**Required action:** With the images removed, reproduce each entry below word for word.

**The records:**
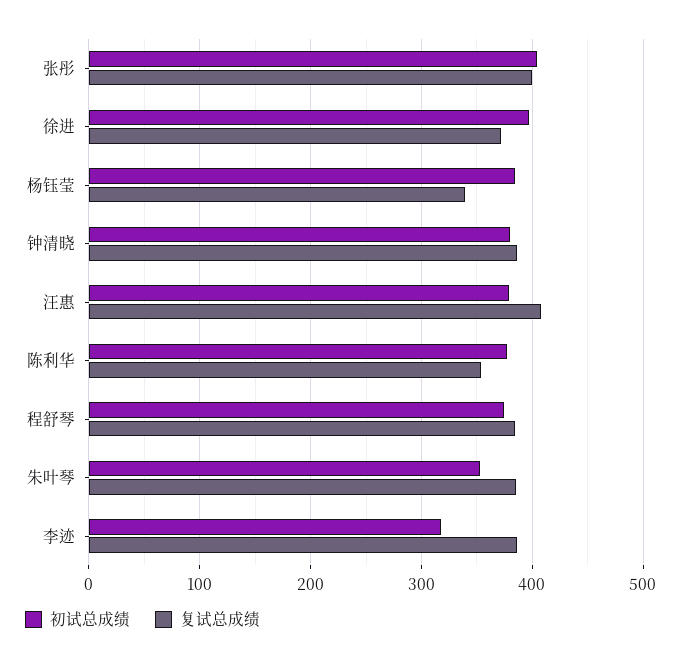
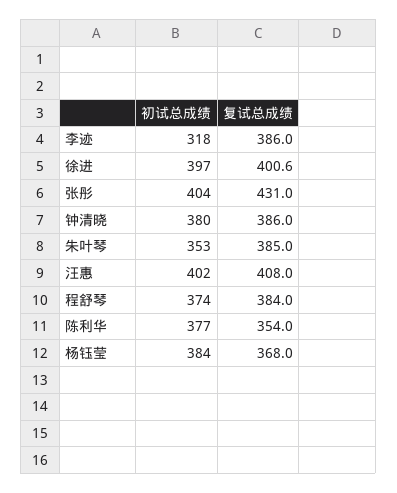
  {
    "初试总成绩": {
      "张彤": 404,
      "徐进": 397,
      "杨钰莹": 384,
      "钟清晓": 380,
-     "汪惠": 380,
+     "汪惠": 402,
      "陈利华": 377,
      "程舒琴": 374,
      "朱叶琴": 353,
      "李迹": 318
    },
    "复试总成绩": {
-     "张彤": 400,
+     "张彤": 431,
-     "徐进": 370,
+     "徐进": 400.6,
-     "杨钰莹": 340,
+     "杨钰莹": 368,
      "钟清晓": 386,
      "汪惠": 408,
      "陈利华": 354,
      "程舒琴": 384,
      "朱叶琴": 385,
      "李迹": 386
    }
  }

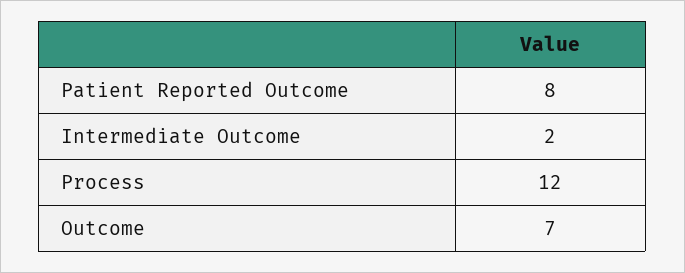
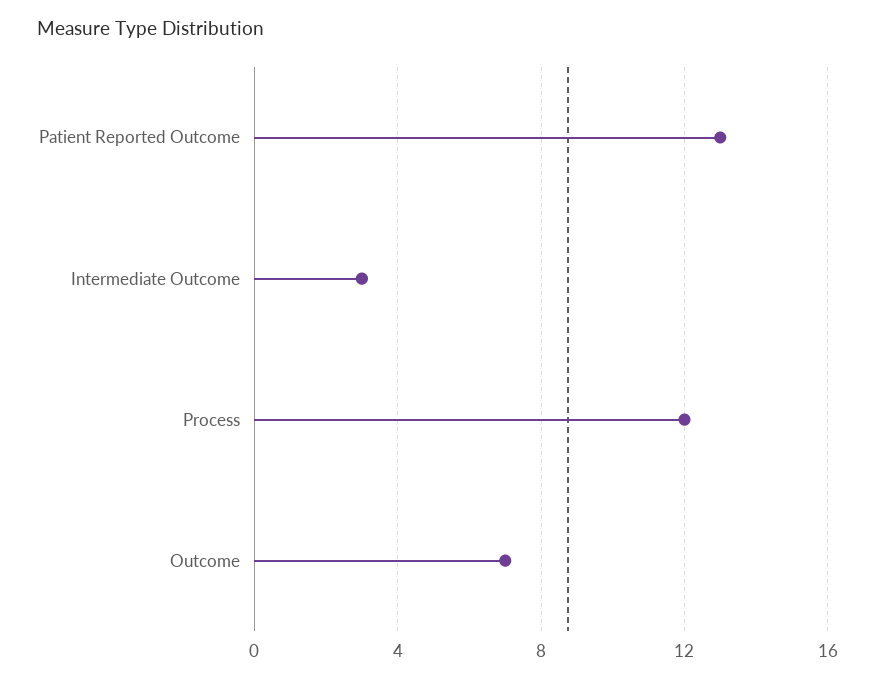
  {
-   "Patient Reported Outcome": 8,
+   "Patient Reported Outcome": 13,
-   "Intermediate Outcome": 2,
+   "Intermediate Outcome": 3,
    "Process": 12,
    "Outcome": 7
  }

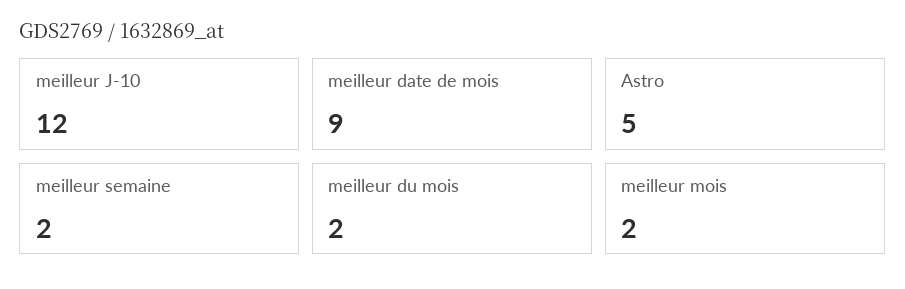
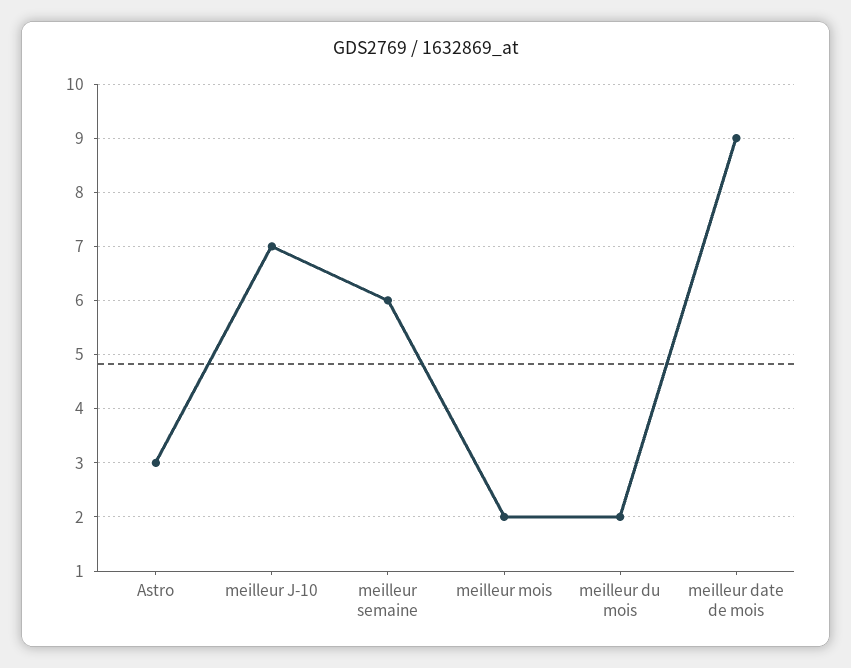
  {
-   "meilleur J-10": 12,
+   "meilleur J-10": 7,
    "meilleur date de mois": 9,
-   "Astro": 5,
+   "Astro": 3,
-   "meilleur semaine": 2,
+   "meilleur semaine": 6,
    "meilleur du mois": 2,
    "meilleur mois": 2
  }

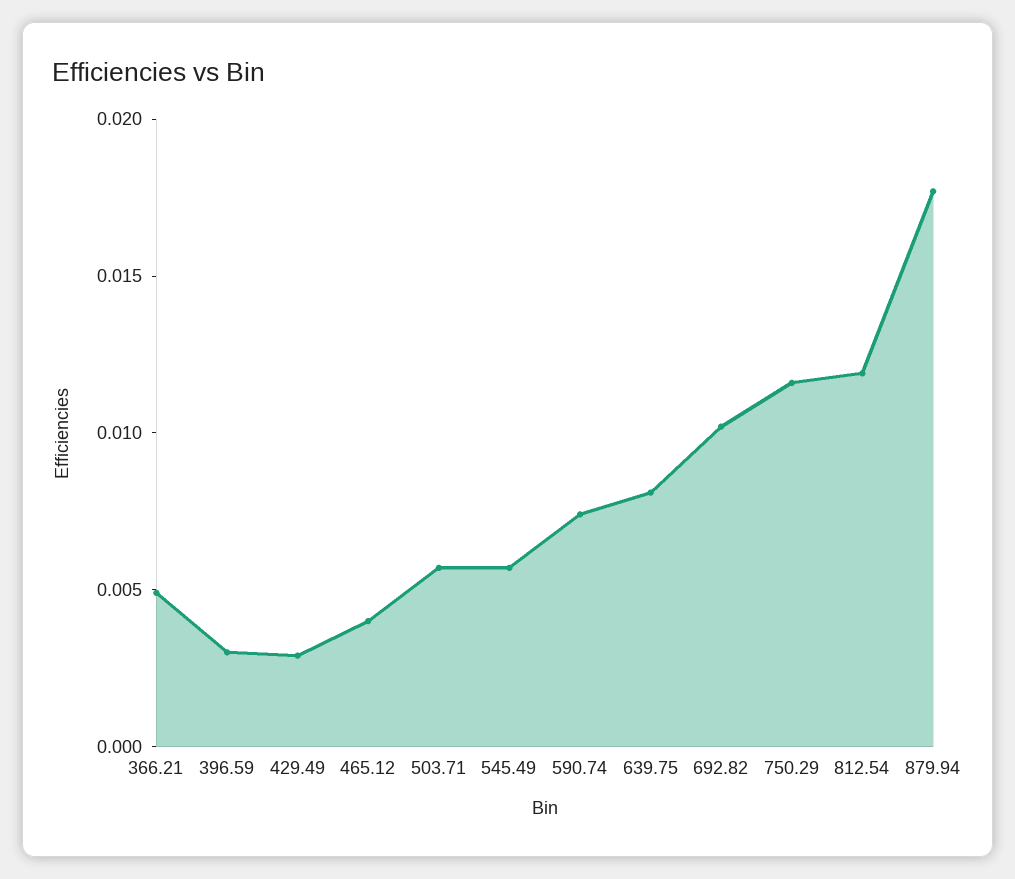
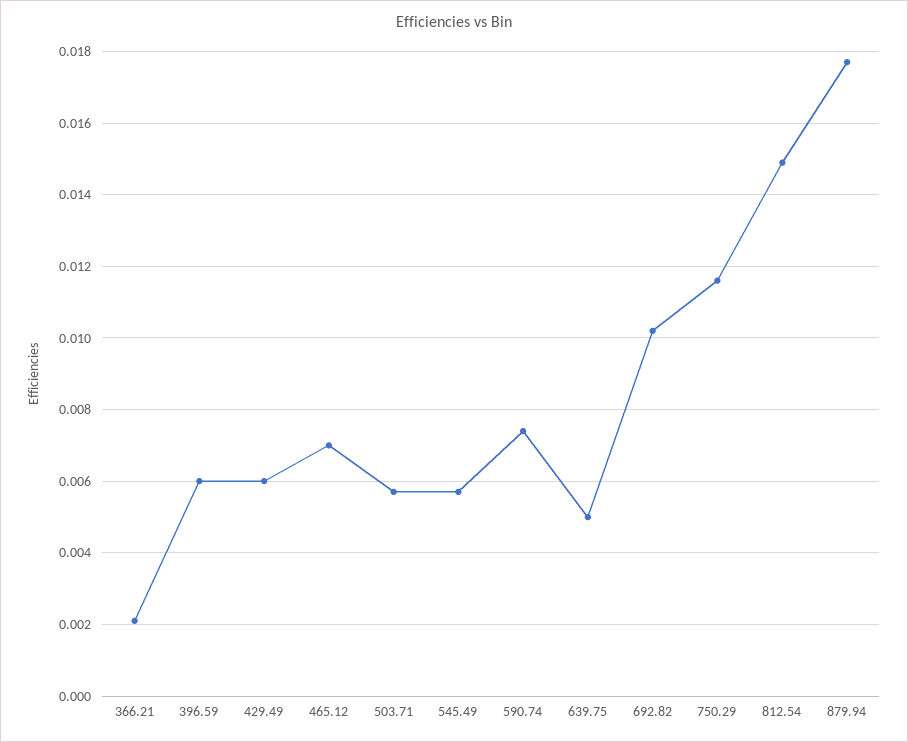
  {
-   "366.21": 0.005,
+   "366.21": 0.002,
-   "396.59": 0.003,
+   "396.59": 0.006,
-   "429.49": 0.003,
+   "429.49": 0.006,
-   "465.12": 0.004,
+   "465.12": 0.007,
    "503.71": 0.0055,
    "545.49": 0.0055,
    "590.74": 0.0075,
-   "639.75": 0.008,
+   "639.75": 0.005,
    "692.82": 0.01,
    "750.29": 0.0115,
-   "812.54": 0.012,
+   "812.54": 0.015,
    "879.94": 0.0175
  }

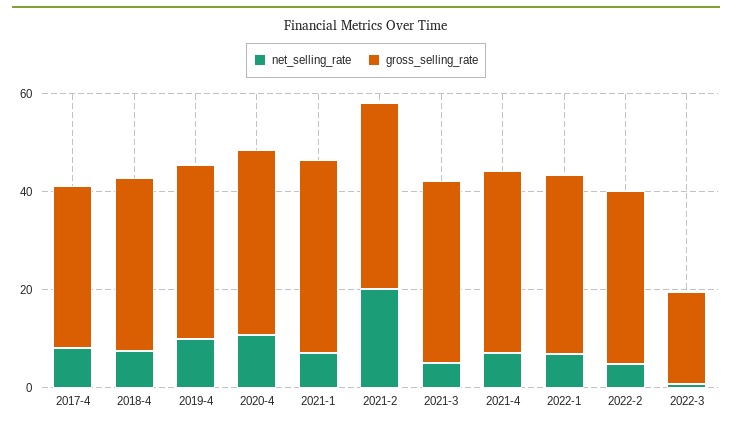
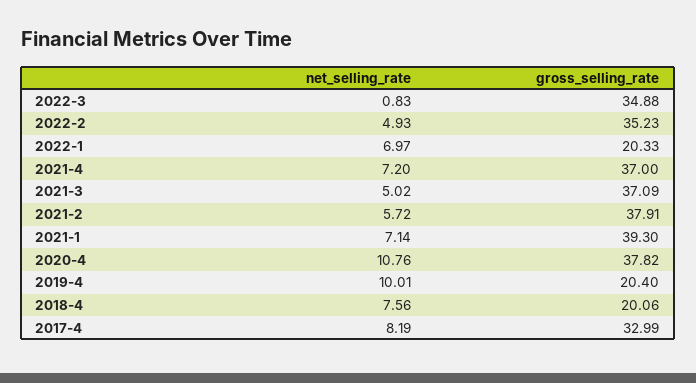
  {
    "net_selling_rate": {
      "2017-4": 8.19,
      "2018-4": 7.56,
      "2019-4": 10.01,
      "2020-4": 10.76,
      "2021-1": 7.14,
-     "2021-2": 20,
+     "2021-2": 5.72,
      "2021-3": 5.02,
      "2021-4": 7.2,
      "2022-1": 6.97,
      "2022-2": 4.93,
      "2022-3": 0.83
    },
    "gross_selling_rate": {
      "2017-4": 32.99,
-     "2018-4": 35,
+     "2018-4": 20.06,
-     "2019-4": 35,
+     "2019-4": 20.4,
      "2020-4": 37.82,
      "2021-1": 39.3,
      "2021-2": 37.91,
      "2021-3": 37.09,
      "2021-4": 37,
-     "2022-1": 35,
+     "2022-1": 20.33,
      "2022-2": 35.23,
-     "2022-3": 20
+     "2022-3": 34.88
    }
  }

**Solution for this task:**
  {
    "初试总成绩": {
      "张彤": 404,
      "徐进": 397,
      "杨钰莹": 384,
      "钟清晓": 380,
-     "汪惠": 380,
+     "汪惠": 402,
      "陈利华": 377,
      "程舒琴": 374,
      "朱叶琴": 353,
      "李迹": 318
    },
    "复试总成绩": {
-     "张彤": 400,
+     "张彤": 431,
-     "徐进": 370,
+     "徐进": 400.6,
-     "杨钰莹": 340,
+     "杨钰莹": 368,
      "钟清晓": 386,
      "汪惠": 408,
      "陈利华": 354,
      "程舒琴": 384,
      "朱叶琴": 385,
      "李迹": 386
    }
  }

  {
-   "Patient Reported Outcome": 8,
+   "Patient Reported Outcome": 13,
-   "Intermediate Outcome": 2,
+   "Intermediate Outcome": 3,
    "Process": 12,
    "Outcome": 7
  }

  {
-   "meilleur J-10": 12,
+   "meilleur J-10": 7,
    "meilleur date de mois": 9,
-   "Astro": 5,
+   "Astro": 3,
-   "meilleur semaine": 2,
+   "meilleur semaine": 6,
    "meilleur du mois": 2,
    "meilleur mois": 2
  }

  {
-   "366.21": 0.005,
+   "366.21": 0.002,
-   "396.59": 0.003,
+   "396.59": 0.006,
-   "429.49": 0.003,
+   "429.49": 0.006,
-   "465.12": 0.004,
+   "465.12": 0.007,
    "503.71": 0.0055,
    "545.49": 0.0055,
    "590.74": 0.0075,
-   "639.75": 0.008,
+   "639.75": 0.005,
    "692.82": 0.01,
    "750.29": 0.0115,
-   "812.54": 0.012,
+   "812.54": 0.015,
    "879.94": 0.0175
  }

  {
    "net_selling_rate": {
      "2017-4": 8.19,
      "2018-4": 7.56,
      "2019-4": 10.01,
      "2020-4": 10.76,
      "2021-1": 7.14,
-     "2021-2": 20,
+     "2021-2": 5.72,
      "2021-3": 5.02,
      "2021-4": 7.2,
      "2022-1": 6.97,
      "2022-2": 4.93,
      "2022-3": 0.83
    },
    "gross_selling_rate": {
      "2017-4": 32.99,
-     "2018-4": 35,
+     "2018-4": 20.06,
-     "2019-4": 35,
+     "2019-4": 20.4,
      "2020-4": 37.82,
      "2021-1": 39.3,
      "2021-2": 37.91,
      "2021-3": 37.09,
      "2021-4": 37,
-     "2022-1": 35,
+     "2022-1": 20.33,
      "2022-2": 35.23,
-     "2022-3": 20
+     "2022-3": 34.88
    }
  }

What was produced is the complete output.